[Records from a collection]
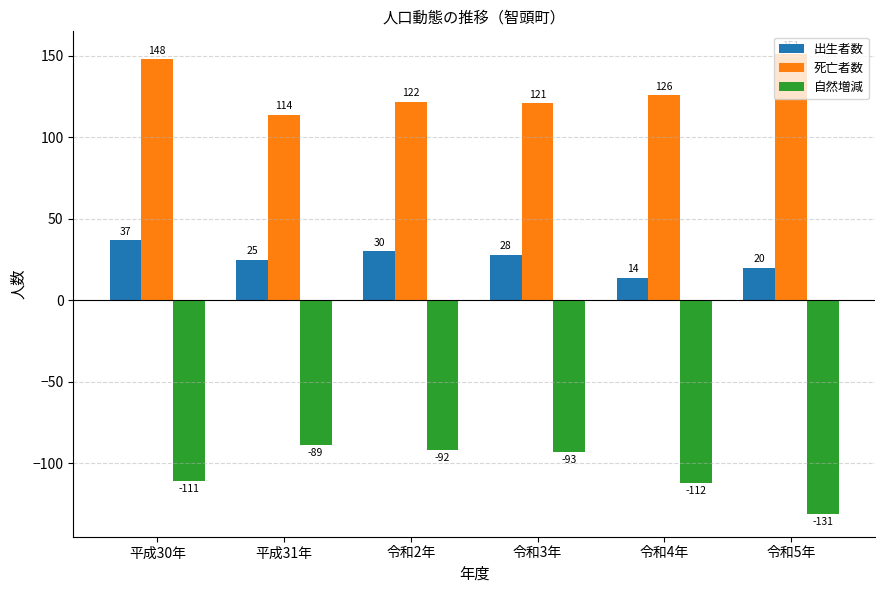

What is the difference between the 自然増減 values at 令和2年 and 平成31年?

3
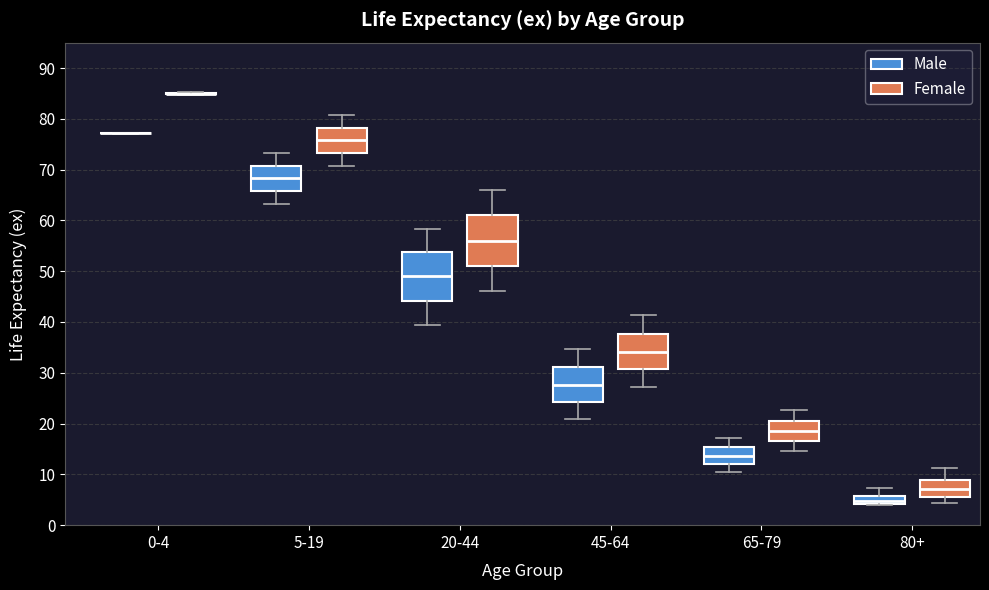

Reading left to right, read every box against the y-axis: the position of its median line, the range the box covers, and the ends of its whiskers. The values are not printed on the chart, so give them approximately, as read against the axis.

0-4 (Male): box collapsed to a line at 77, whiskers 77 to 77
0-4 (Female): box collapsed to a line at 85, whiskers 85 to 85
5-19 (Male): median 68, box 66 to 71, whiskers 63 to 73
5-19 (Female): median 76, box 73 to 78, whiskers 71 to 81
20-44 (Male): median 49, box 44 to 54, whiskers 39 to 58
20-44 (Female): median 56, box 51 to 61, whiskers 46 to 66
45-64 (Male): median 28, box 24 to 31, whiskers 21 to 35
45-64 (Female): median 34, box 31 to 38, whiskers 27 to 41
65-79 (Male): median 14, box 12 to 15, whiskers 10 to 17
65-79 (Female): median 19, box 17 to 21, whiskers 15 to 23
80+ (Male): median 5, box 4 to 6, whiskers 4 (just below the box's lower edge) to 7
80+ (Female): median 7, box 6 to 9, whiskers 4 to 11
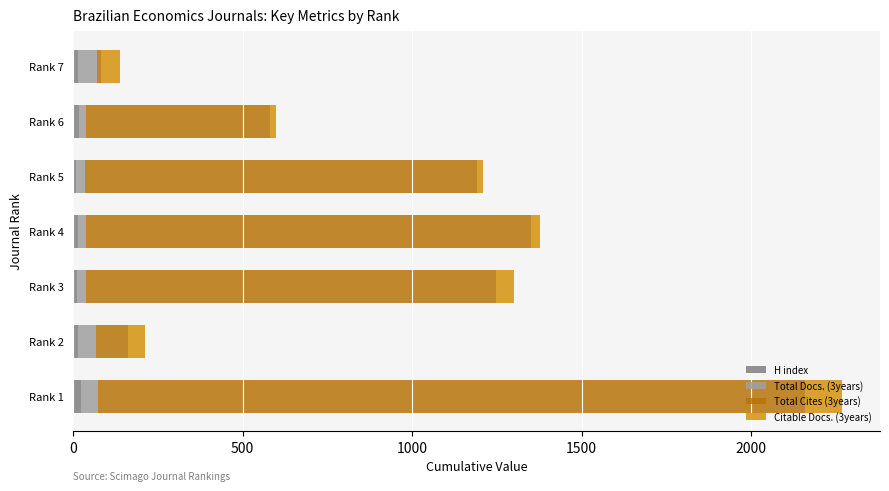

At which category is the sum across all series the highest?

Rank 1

ACTIVITY -
Reproduce all of the entries above with "y-axis" swapped for "vertical axis" and nothing else altered. Omit the pictures from your answer.

RESPONSE AREA -
What is the difference between the 自然増減 values at 令和2年 and 平成31年?

3

Reading left to right, read every box against the vertical axis: the position of its median line, the range the box covers, and the ends of its whiskers. The values are not printed on the chart, so give them approximately, as read against the axis.

0-4 (Male): box collapsed to a line at 77, whiskers 77 to 77
0-4 (Female): box collapsed to a line at 85, whiskers 85 to 85
5-19 (Male): median 68, box 66 to 71, whiskers 63 to 73
5-19 (Female): median 76, box 73 to 78, whiskers 71 to 81
20-44 (Male): median 49, box 44 to 54, whiskers 39 to 58
20-44 (Female): median 56, box 51 to 61, whiskers 46 to 66
45-64 (Male): median 28, box 24 to 31, whiskers 21 to 35
45-64 (Female): median 34, box 31 to 38, whiskers 27 to 41
65-79 (Male): median 14, box 12 to 15, whiskers 10 to 17
65-79 (Female): median 19, box 17 to 21, whiskers 15 to 23
80+ (Male): median 5, box 4 to 6, whiskers 4 (just below the box's lower edge) to 7
80+ (Female): median 7, box 6 to 9, whiskers 4 to 11

At which category is the sum across all series the highest?

Rank 1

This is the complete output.